Information given:

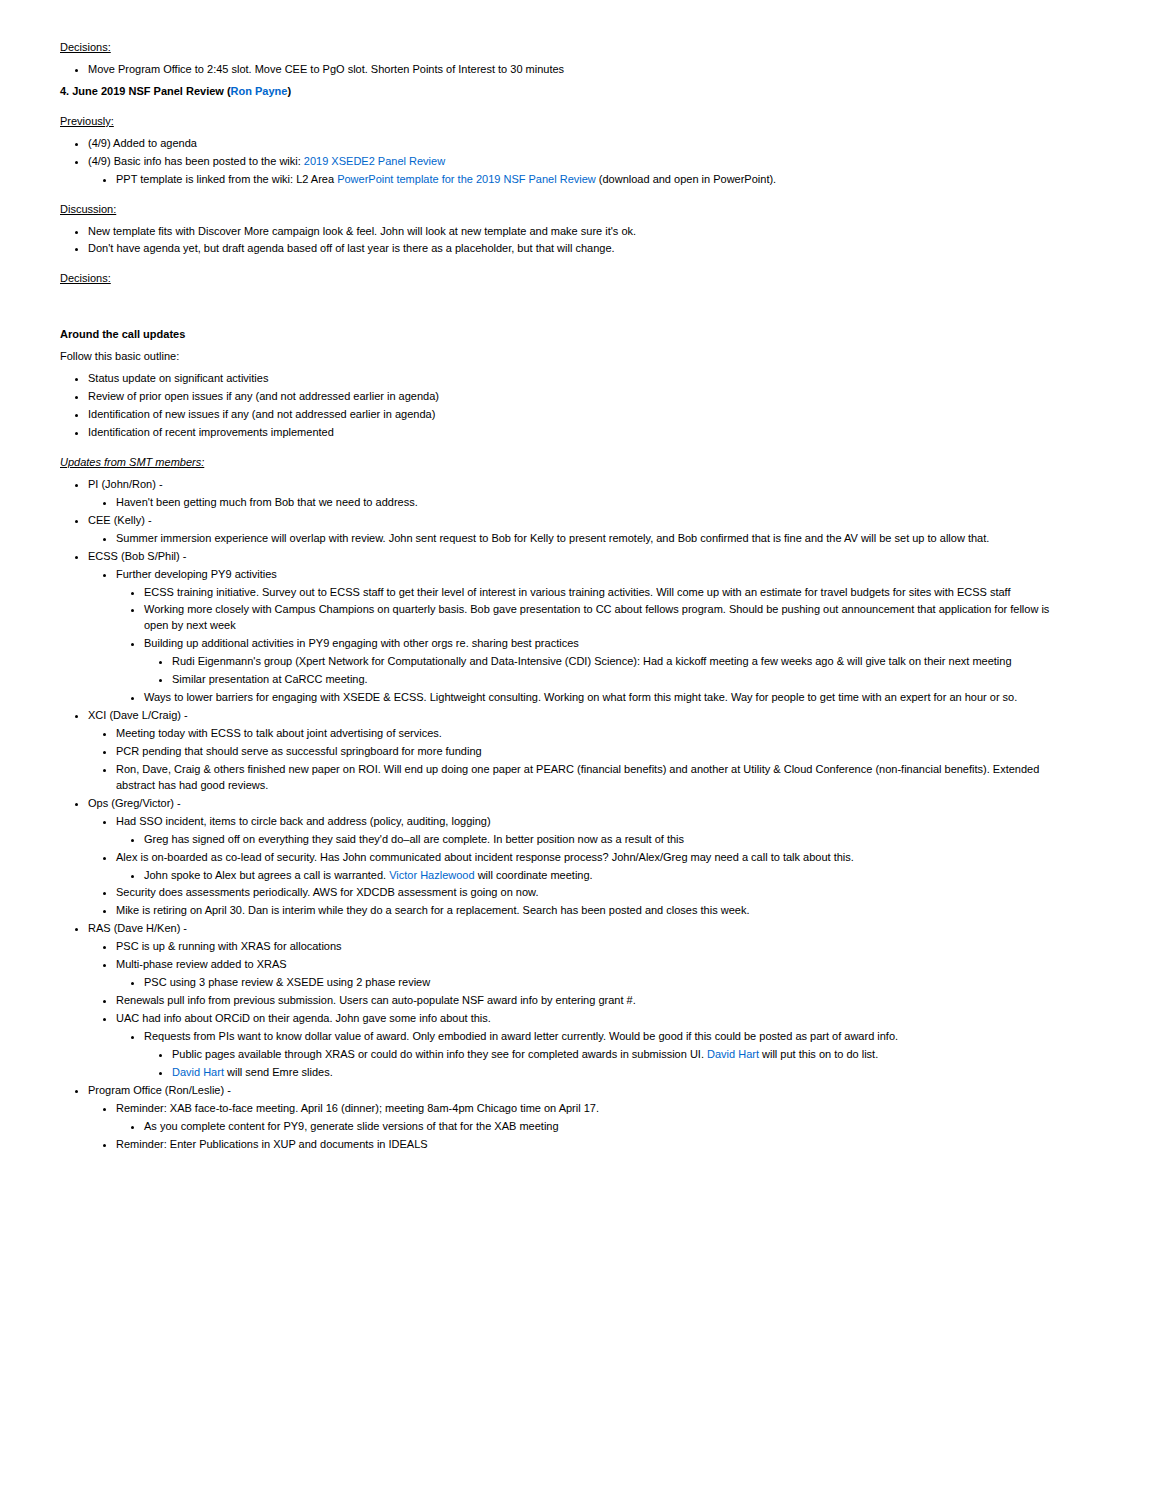Decisions:
Move Program Office to 2:45 slot. Move CEE to PgO slot. Shorten Points of Interest to 30 minutes
4. June 2019 NSF Panel Review (Ron Payne)
Previously:
(4/9) Added to agenda
(4/9) Basic info has been posted to the wiki: 2019 XSEDE2 Panel Review
PPT template is linked from the wiki: L2 Area PowerPoint template for the 2019 NSF Panel Review (download and open in PowerPoint).
Discussion:
New template fits with Discover More campaign look & feel. John will look at new template and make sure it's ok.
Don't have agenda yet, but draft agenda based off of last year is there as a placeholder, but that will change.
Decisions:
Around the call updates
Follow this basic outline:
Status update on significant activities
Review of prior open issues if any (and not addressed earlier in agenda)
Identification of new issues if any (and not addressed earlier in agenda)
Identification of recent improvements implemented
Updates from SMT members:
PI (John/Ron) -
Haven't been getting much from Bob that we need to address.
CEE (Kelly) -
Summer immersion experience will overlap with review. John sent request to Bob for Kelly to present remotely, and Bob confirmed that is fine and the AV will be set up to allow that.
ECSS (Bob S/Phil) -
Further developing PY9 activities
ECSS training initiative. Survey out to ECSS staff to get their level of interest in various training activities. Will come up with an estimate for travel budgets for sites with ECSS staff
Working more closely with Campus Champions on quarterly basis. Bob gave presentation to CC about fellows program. Should be pushing out announcement that application for fellow is open by next week
Building up additional activities in PY9 engaging with other orgs re. sharing best practices
Rudi Eigenmann's group (Xpert Network for Computationally and Data-Intensive (CDI) Science): Had a kickoff meeting a few weeks ago & will give talk on their next meeting
Similar presentation at CaRCC meeting.
Ways to lower barriers for engaging with XSEDE & ECSS. Lightweight consulting. Working on what form this might take. Way for people to get time with an expert for an hour or so.
XCI (Dave L/Craig) -
Meeting today with ECSS to talk about joint advertising of services.
PCR pending that should serve as successful springboard for more funding
Ron, Dave, Craig & others finished new paper on ROI. Will end up doing one paper at PEARC (financial benefits) and another at Utility & Cloud Conference (non-financial benefits). Extended abstract has had good reviews.
Ops (Greg/Victor) -
Had SSO incident, items to circle back and address (policy, auditing, logging)
Greg has signed off on everything they said they'd do–all are complete. In better position now as a result of this
Alex is on-boarded as co-lead of security. Has John communicated about incident response process? John/Alex/Greg may need a call to talk about this.
John spoke to Alex but agrees a call is warranted. Victor Hazlewood will coordinate meeting.
Security does assessments periodically. AWS for XDCDB assessment is going on now.
Mike is retiring on April 30. Dan is interim while they do a search for a replacement. Search has been posted and closes this week.
RAS (Dave H/Ken) -
PSC is up & running with XRAS for allocations
Multi-phase review added to XRAS
PSC using 3 phase review & XSEDE using 2 phase review
Renewals pull info from previous submission. Users can auto-populate NSF award info by entering grant #.
UAC had info about ORCiD on their agenda. John gave some info about this.
Requests from PIs want to know dollar value of award. Only embodied in award letter currently. Would be good if this could be posted as part of award info.
Public pages available through XRAS or could do within info they see for completed awards in submission UI. David Hart will put this on to do list.
David Hart will send Emre slides.
Program Office (Ron/Leslie) -
Reminder: XAB face-to-face meeting. April 16 (dinner); meeting 8am-4pm Chicago time on April 17.
As you complete content for PY9, generate slide versions of that for the XAB meeting
Reminder: Enter Publications in XUP and documents in IDEALS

Problem to work on: A word-for-word copy of the listing is needed. It must not include the pictures.

Finished task:
Decisions:
Move Program Office to 2:45 slot. Move CEE to PgO slot. Shorten Points of Interest to 30 minutes
4. June 2019 NSF Panel Review (Ron Payne)
Previously:
(4/9) Added to agenda
(4/9) Basic info has been posted to the wiki: 2019 XSEDE2 Panel Review
PPT template is linked from the wiki: L2 Area PowerPoint template for the 2019 NSF Panel Review (download and open in PowerPoint).
Discussion:
New template fits with Discover More campaign look & feel. John will look at new template and make sure it's ok.
Don't have agenda yet, but draft agenda based off of last year is there as a placeholder, but that will change.
Decisions:
Around the call updates
Follow this basic outline:
Status update on significant activities
Review of prior open issues if any (and not addressed earlier in agenda)
Identification of new issues if any (and not addressed earlier in agenda)
Identification of recent improvements implemented
Updates from SMT members:
PI (John/Ron) -
Haven't been getting much from Bob that we need to address.
CEE (Kelly) -
Summer immersion experience will overlap with review. John sent request to Bob for Kelly to present remotely, and Bob confirmed that is fine and the AV will be set up to allow that.
ECSS (Bob S/Phil) -
Further developing PY9 activities
ECSS training initiative. Survey out to ECSS staff to get their level of interest in various training activities. Will come up with an estimate for travel budgets for sites with ECSS staff
Working more closely with Campus Champions on quarterly basis. Bob gave presentation to CC about fellows program. Should be pushing out announcement that application for fellow is open by next week
Building up additional activities in PY9 engaging with other orgs re. sharing best practices
Rudi Eigenmann's group (Xpert Network for Computationally and Data-Intensive (CDI) Science): Had a kickoff meeting a few weeks ago & will give talk on their next meeting
Similar presentation at CaRCC meeting.
Ways to lower barriers for engaging with XSEDE & ECSS. Lightweight consulting. Working on what form this might take. Way for people to get time with an expert for an hour or so.
XCI (Dave L/Craig) -
Meeting today with ECSS to talk about joint advertising of services.
PCR pending that should serve as successful springboard for more funding
Ron, Dave, Craig & others finished new paper on ROI. Will end up doing one paper at PEARC (financial benefits) and another at Utility & Cloud Conference (non-financial benefits). Extended abstract has had good reviews.
Ops (Greg/Victor) -
Had SSO incident, items to circle back and address (policy, auditing, logging)
Greg has signed off on everything they said they'd do–all are complete. In better position now as a result of this
Alex is on-boarded as co-lead of security. Has John communicated about incident response process? John/Alex/Greg may need a call to talk about this.
John spoke to Alex but agrees a call is warranted. Victor Hazlewood will coordinate meeting.
Security does assessments periodically. AWS for XDCDB assessment is going on now.
Mike is retiring on April 30. Dan is interim while they do a search for a replacement. Search has been posted and closes this week.
RAS (Dave H/Ken) -
PSC is up & running with XRAS for allocations
Multi-phase review added to XRAS
PSC using 3 phase review & XSEDE using 2 phase review
Renewals pull info from previous submission. Users can auto-populate NSF award info by entering grant #.
UAC had info about ORCiD on their agenda. John gave some info about this.
Requests from PIs want to know dollar value of award. Only embodied in award letter currently. Would be good if this could be posted as part of award info.
Public pages available through XRAS or could do within info they see for completed awards in submission UI. David Hart will put this on to do list.
David Hart will send Emre slides.
Program Office (Ron/Leslie) -
Reminder: XAB face-to-face meeting. April 16 (dinner); meeting 8am-4pm Chicago time on April 17.
As you complete content for PY9, generate slide versions of that for the XAB meeting
Reminder: Enter Publications in XUP and documents in IDEALS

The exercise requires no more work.